The rule of one card is unusual. Most high hand promotions require two playing cards in the hand. Generally, although the room in not crowded, the high hands are high quads or straight flushes.
Next month it won't be required to get $15 in the pot to win. That is very unusual. I did not check to see if the promotion rake increased to cover this.
When the promotion stops, the game breaks up.
This day they actually opened (but could not fill up) two tables. None was a "must move" nor would they change it to that when we asked. So for a while we played with seven people and two empty seats as did the other table. It helps build casino rakes, but I would not have stayed around for too long with just six at the table when they could have kept the table filled.
Poker Bravo is helpful, but they will show a waiting list of two when I check from home, and when I go, that might either fill up or just stay unopened. Calling for a reservation has not been very helpful. I got on a local text list that might help me know when a few locals are sure to be going.
This is not a casino visit where I can wake up sleepless at 3 AM and sometimes bump down for a game with sleepless drunks. Sam's Town used to be like that with their spread limit game.
The game itself is the kind of game I like. There are generally no maniacs. There was only one fellow waiting for the 2-5 NL and on a, " Let's get some action; it's only money" roll. I left after two of his preflop raises. He acted two behind me, so I could not know when he might raise. The rest of the time it was usually a flop game. I better like those. The high hand awards encourage a flop game.
It is to everyone's advantage to see the flop cheaply in order to know what to do if there is opportunity for a high hand. With one card playing, every hand is a potential winner. I still only play the better hands, but there are hands that are worth an opening of $3 but not $6 because the raise generally indicates good cards in the hands of the raiser. I can tolerate one habitual raiser if he is to my right, but not if he is close to my left.
He moaned when I left because he did not want to see the table go down in players.
I used the excuse of supper and my son.
That was partially true.
However, If he wanted players to stay, he should be a bit less aggressive in the beginning. We like action in this game, but not one guy raising too often preflop for no other reason other than to up the game above the 3-6 limit we have chosen for bankroll reasons. Otherwise, we would play no limit.
Most of the folks were regulars, as regular as anyone can be when there is often no game at all. They were experienced in limit at other casinos as well, including Atlantic City.
One took my phone number, and he'll let me know when some of his pals are coming, so I can be sure of a game. I might go more often. I have a couple buddies who might go too, so if I decide to play I might make a game happen.

Stored data entries
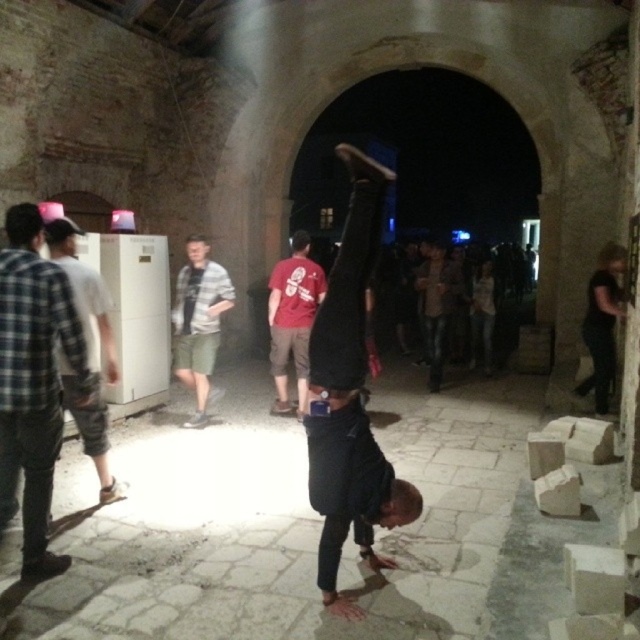
You are an interior designer assessing the layout of this indoor space. You notice the black matte pants at center and the plaid fabric shirt at left. Which object is positioned closer to the light source coming from the left side of the image?

The plaid fabric shirt at left is closer to the light source since it is positioned to the left side of the image, where the light originates. The black matte pants at center is to the right of it, meaning it is farther from the light source.

Looking at this image, you are standing in the indoor setting and want to move from the black matte pants at center to the brown leather jacket at center. Which direction should you move to reach it?

The black matte pants at center is to the left of brown leather jacket at center, so you should move to the right to reach the brown leather jacket at center.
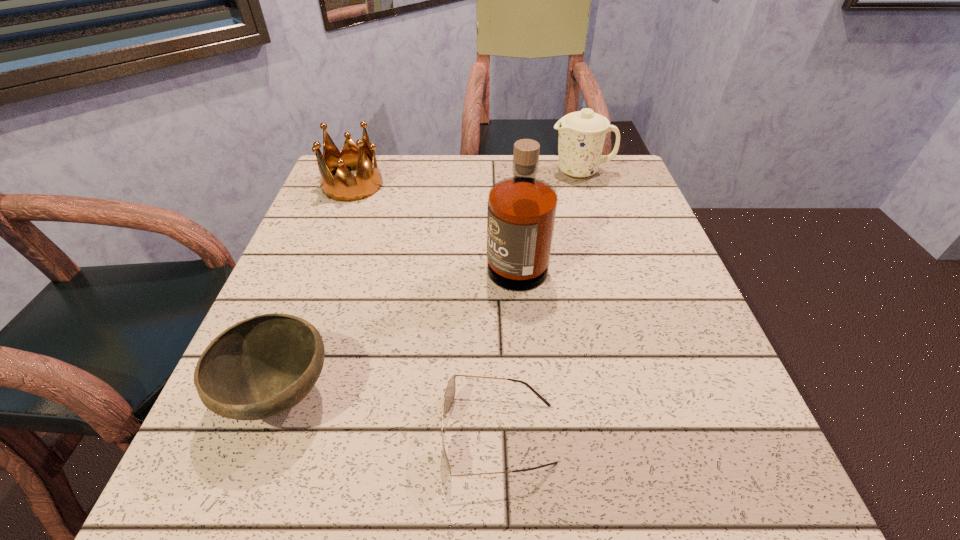
Identify which object is located as the second nearest to the sunglasses. Please provide its 2D coordinates. Your answer should be formatted as a tuple, i.e. [(x, y)], where the tuple contains the x and y coordinates of a point satisfying the conditions above.

[(521, 212)]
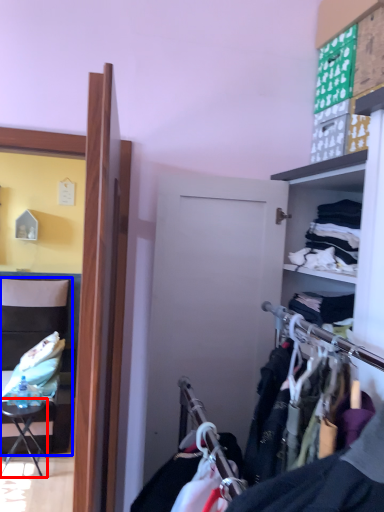
Question: Among these objects, which one is farthest to the camera, table (highlighted by a red box) or chair (highlighted by a blue box)?

Choices:
 (A) table
 (B) chair

Answer: (B)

→ QUESTIONS:
1 – In the poker room excerpt, what limit has the group chosen to play, and for what reason?
2 – Show each line of the rows that contains the string "brown", matching case exactly.

→ SOLUTIONS:
1 – They play a 3-6 limit game for bankroll reasons.

2 –
Looking at this image, you are standing in the indoor setting and want to move from the black matte pants at center to the brown leather jacket at center. Which direction should you move to reach it?
The black matte pants at center is to the left of brown leather jacket at center, so you should move to the right to reach the brown leather jacket at center.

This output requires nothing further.